The report evaluates 175 countries in 10 specific areas of business regulation, including the ease of registering a business, paying taxes, and trading across borders.
According to "Doing Business 2007," Armenia and Georgia -- ranked 34th and 37th, respectively -- scored better than EU countries such as Spain and Portugal.
Showing Greater Initiative
This doesn't mean that international investors are going to start pulling their money out of large markets like the EU and shift to Yerevan and Tbilisi. But World Bank senior economist Caralee McLiesh, the lead author of the report, says it does show that emerging market economies can sometimes show greater initiative than established ones in simplifying the commercial regulations and procedures.
And, McLiesh says, the results of such reforms can be a dramatic improvement in their own international and domestic business opportunities. She cites Georgia as an example.

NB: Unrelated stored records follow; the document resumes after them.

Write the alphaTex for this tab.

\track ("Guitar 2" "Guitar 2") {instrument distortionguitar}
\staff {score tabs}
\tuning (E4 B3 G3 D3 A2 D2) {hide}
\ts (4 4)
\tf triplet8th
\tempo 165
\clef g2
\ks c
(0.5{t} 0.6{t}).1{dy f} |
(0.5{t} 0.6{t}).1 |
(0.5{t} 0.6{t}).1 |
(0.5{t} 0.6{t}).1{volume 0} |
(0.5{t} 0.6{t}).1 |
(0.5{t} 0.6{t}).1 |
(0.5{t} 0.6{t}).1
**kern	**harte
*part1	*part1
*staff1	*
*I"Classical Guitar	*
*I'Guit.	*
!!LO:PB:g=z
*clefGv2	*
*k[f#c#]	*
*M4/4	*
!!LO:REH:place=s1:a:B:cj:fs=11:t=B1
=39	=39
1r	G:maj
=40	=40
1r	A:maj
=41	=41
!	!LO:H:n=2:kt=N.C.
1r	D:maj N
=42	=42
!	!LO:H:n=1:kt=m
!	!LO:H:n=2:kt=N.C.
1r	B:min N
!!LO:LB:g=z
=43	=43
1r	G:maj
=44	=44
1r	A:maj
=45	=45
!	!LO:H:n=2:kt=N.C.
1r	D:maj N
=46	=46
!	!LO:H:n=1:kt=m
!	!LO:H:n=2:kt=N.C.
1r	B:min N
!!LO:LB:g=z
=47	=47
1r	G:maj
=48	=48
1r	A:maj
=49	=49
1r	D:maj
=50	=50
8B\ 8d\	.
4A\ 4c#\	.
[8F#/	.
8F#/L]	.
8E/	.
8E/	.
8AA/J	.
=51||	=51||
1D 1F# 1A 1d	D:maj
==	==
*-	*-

"Business registrations jumped up by 55 percent on previous years, and also unemployment is on the decline," McLiesh says. "It's fallen by about 2 percentage points in the last year to 18 months. And so these are signs that the economy is moving in the right direction."
Georgia made it a lot easier for entrepreneurs to start businesses and reduced the minimum capital required to start a new enterprises. In addition, the number of days exporters would need to get their goods out of customs has dropped from 54 to 13.
McLiesh says Armenia was not such a vigorous reformer this year as Georgia, but it too has consistently been improving over the years:
"[Armenia] is one of the simplest countries in which to register property in the world," she says.
Georgian Prime Minister Zurab Noghaideli's (left) government is doing something right (InterPressNews, file photo)
It takes only four days on average to register a property in Armenia, compared to 231 days in Belarus.
Taxes High And Hard To Pay
She notes Belarus is the worst country in the world in terms of paying taxes. Businesses in Belarus must pay 186.1 percent of their profits and make 125 tax payments a year in order to comply with tax regulations.
Neighboring Ukraine ranks just behind Belarus in terms of the difficulty of paying taxes. McLeish says it's not just the high rate of taxation there, but the "complexity of the tax system" that creates problems for businesses. For example, Ukraine's annual tax return for businesses is 92 pages long.
"In Ukraine it takes [medium-sized businesses] 2,185 hours per year if they were to comply fully with all tax payments," McLeish says.
Ukraine and Belarus also score poorly in terms of ease of trading across borders, but not as poorly as all five Central Asian countries. Even Kazakhstan, which has the highest overall ranking -- 63 -- of any of the Central Asia countries retains considerable barriers to trade. For example, it takes 93 days on average to export a product and 87 days on average to import one.
McLiesh says high trade costs raises domestic prices, limit the growth of domestic businesses by restricting their exports abroad, and increase opportunities for corruption.
"In many of the countries in the [Central Asia] region, customs is one of the most corrupt areas of business regulation," McLiesh explains. "And one of the reasons is the fact that there are a number of different documents and a number of different procedures behind trading. There are enormous delays if you choose to go through all of the official procedures. And so entrepreneurs are basically almost forced to pay bribes in order to be able to do business, to be able to import and export."
Why are some countries, such as Georgia, able to successfully reform business regulations, while such reforms have stalled in other countries, such as Russia? McLiesh suggests that both political will and timing can be critical factors.
"When we look at the countries that have reformed the most -- the top reformers in the past three years since the 'Doing Business' project has been running -- 85 percent of the reforms in those countries were implemented in the first 15 months of a government," she explains. "So the lesson is that when you have a lot of political capital right at the start of a government's term, that's the time to spend it.”
And what about governments that have long ago missed that critical 15-month window of opportunity? McLiesh says they should not stop trying. She notes there are still significant reforms that can be made through "simple administrative changes" that are not necessarily "politically contentious," such as reducing the number of days it takes for a business to be registered.